** Work to be completed **
Records follow. Pull out every line that contains "right".

Landmark coordinate records:
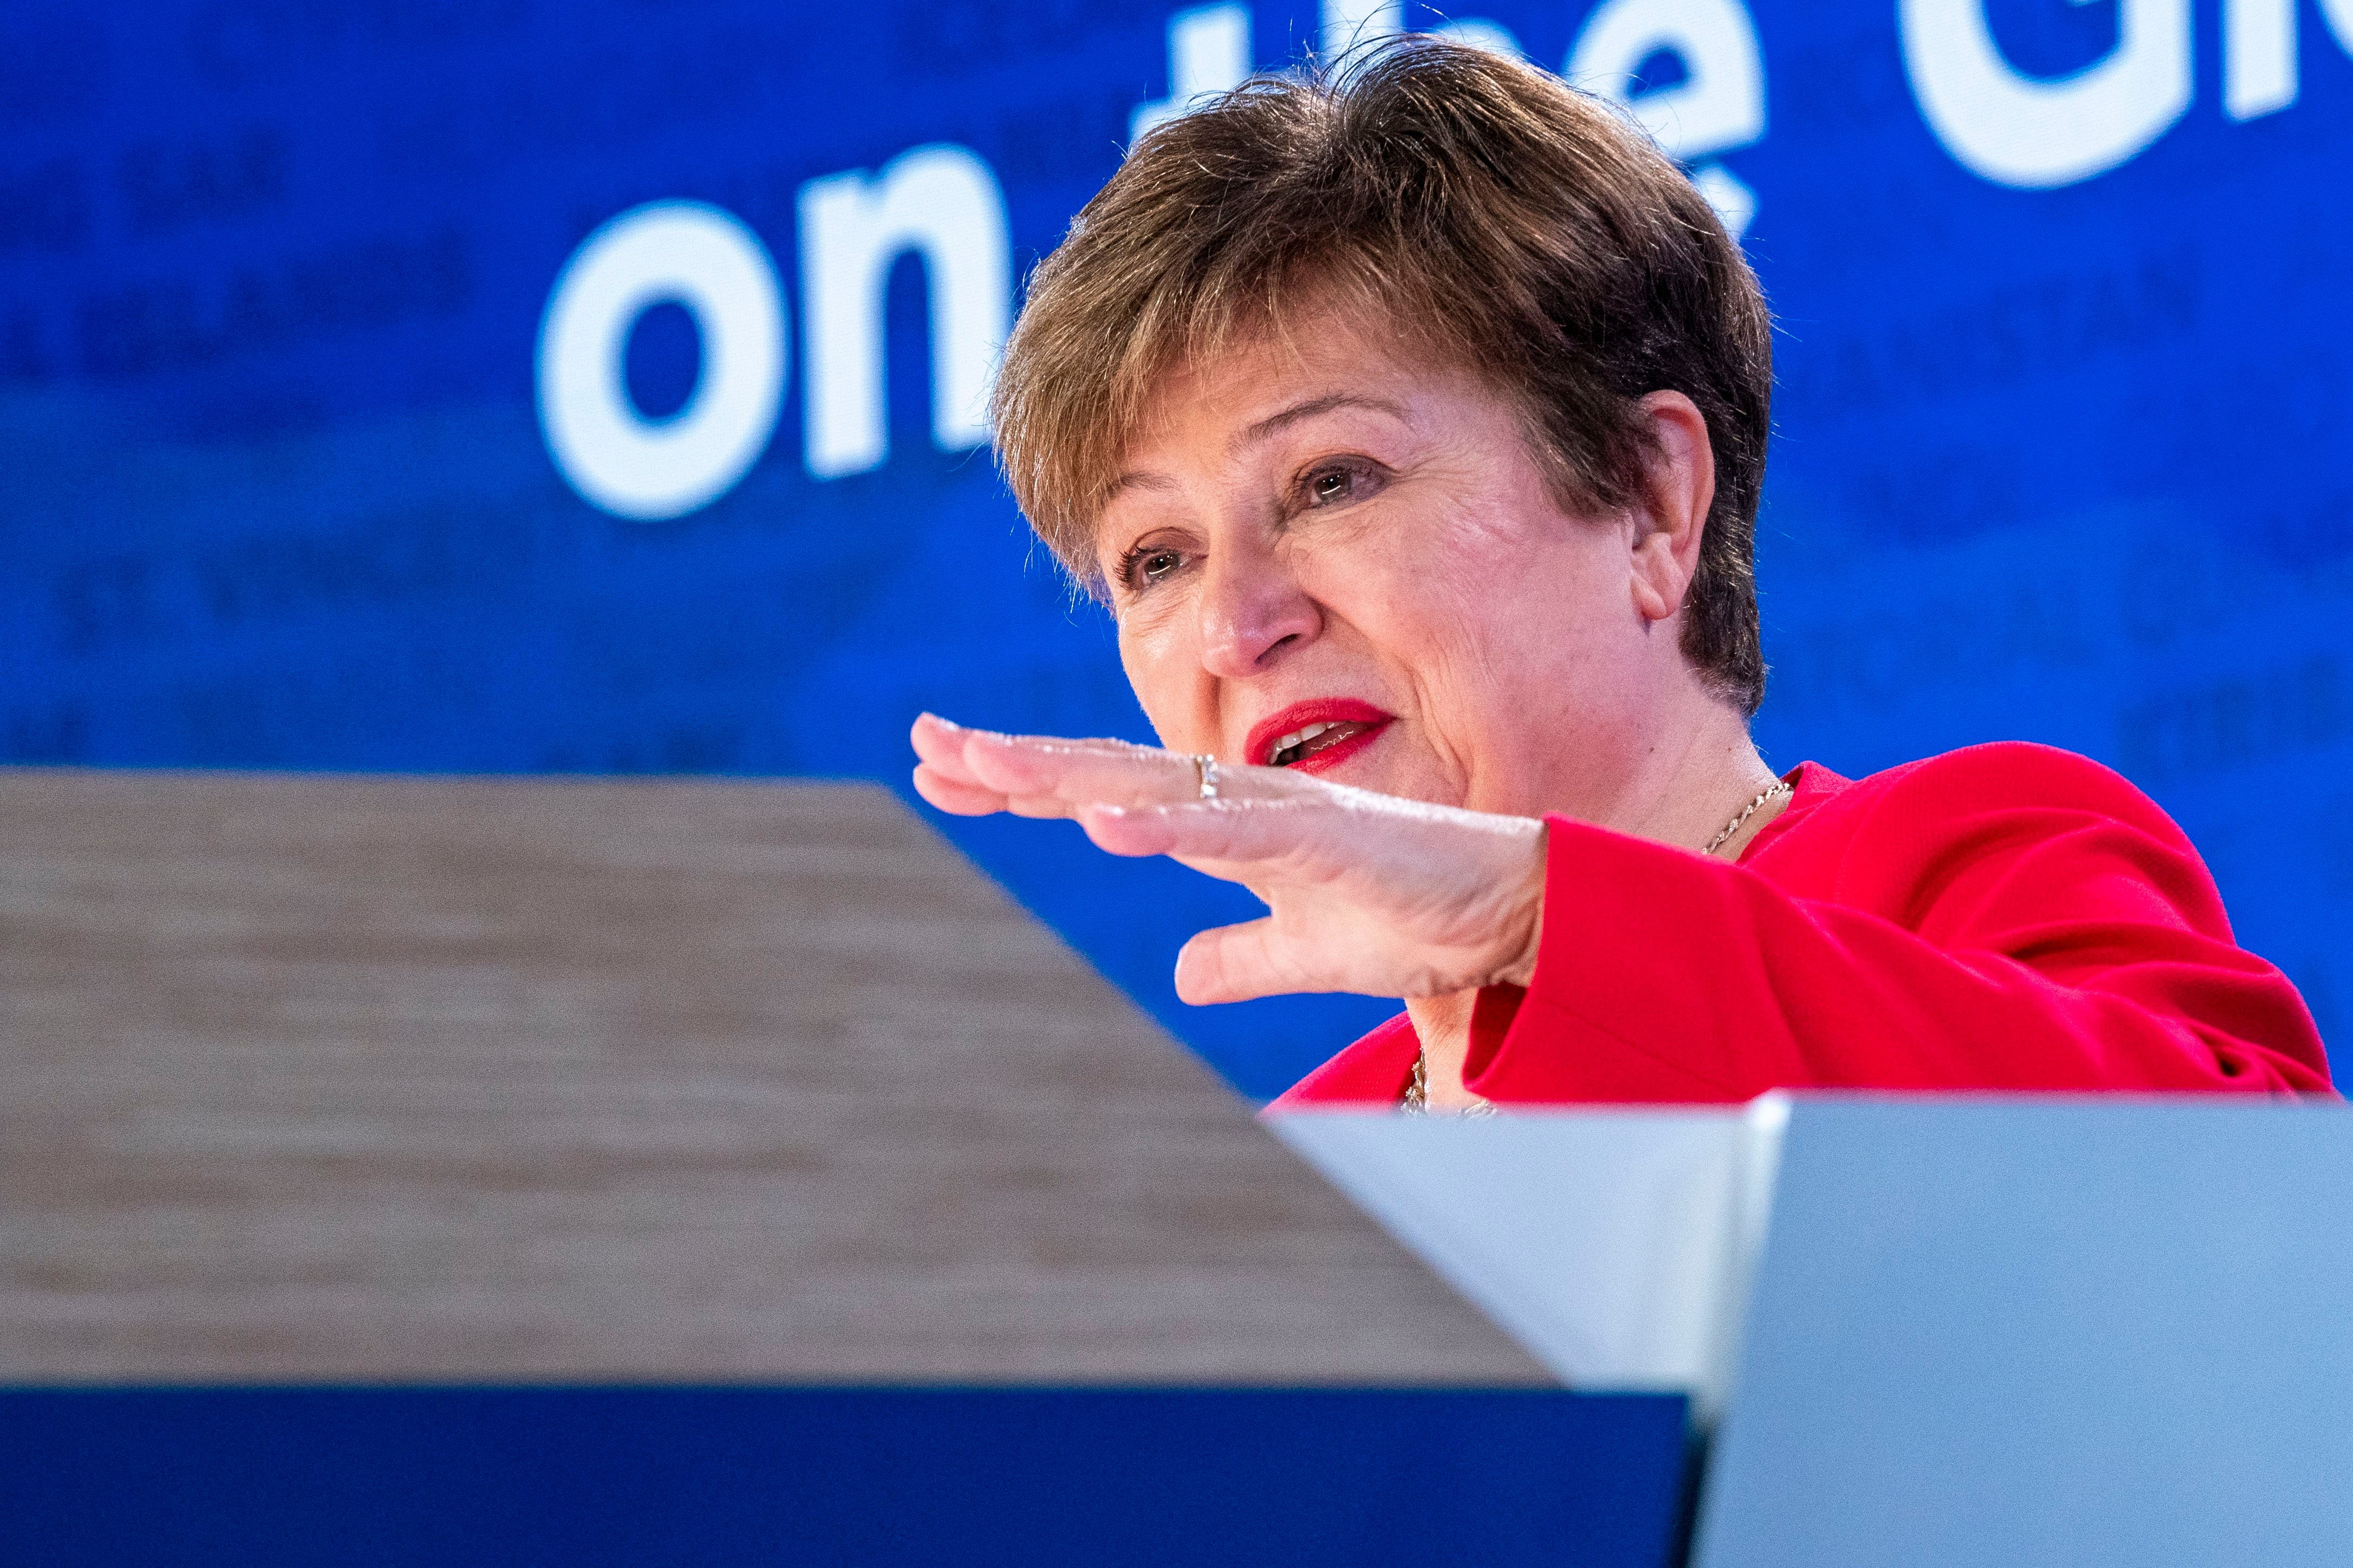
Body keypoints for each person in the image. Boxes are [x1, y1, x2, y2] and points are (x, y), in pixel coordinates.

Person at [909, 40, 2332, 1110]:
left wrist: (1542, 921)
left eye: (1333, 481)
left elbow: (2259, 1228)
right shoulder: (1291, 1179)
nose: (1233, 624)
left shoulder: (1968, 864)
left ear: (1653, 501)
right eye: (1155, 558)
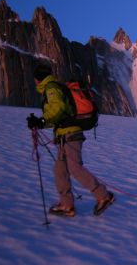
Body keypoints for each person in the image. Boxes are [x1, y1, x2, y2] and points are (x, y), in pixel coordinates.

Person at [26, 64, 114, 217]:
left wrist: (41, 121)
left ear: (38, 79)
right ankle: (67, 205)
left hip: (70, 135)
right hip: (64, 135)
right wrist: (40, 123)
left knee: (74, 168)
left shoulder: (51, 88)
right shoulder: (53, 87)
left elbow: (58, 109)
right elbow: (59, 116)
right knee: (60, 170)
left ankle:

** Solution **
right shoulder: (1291, 1179)
right eye: (1155, 558)
right ankle: (67, 205)
right hip: (64, 135)
right wrist: (40, 123)
right shoulder: (53, 87)
right elbow: (59, 116)
right knee: (60, 170)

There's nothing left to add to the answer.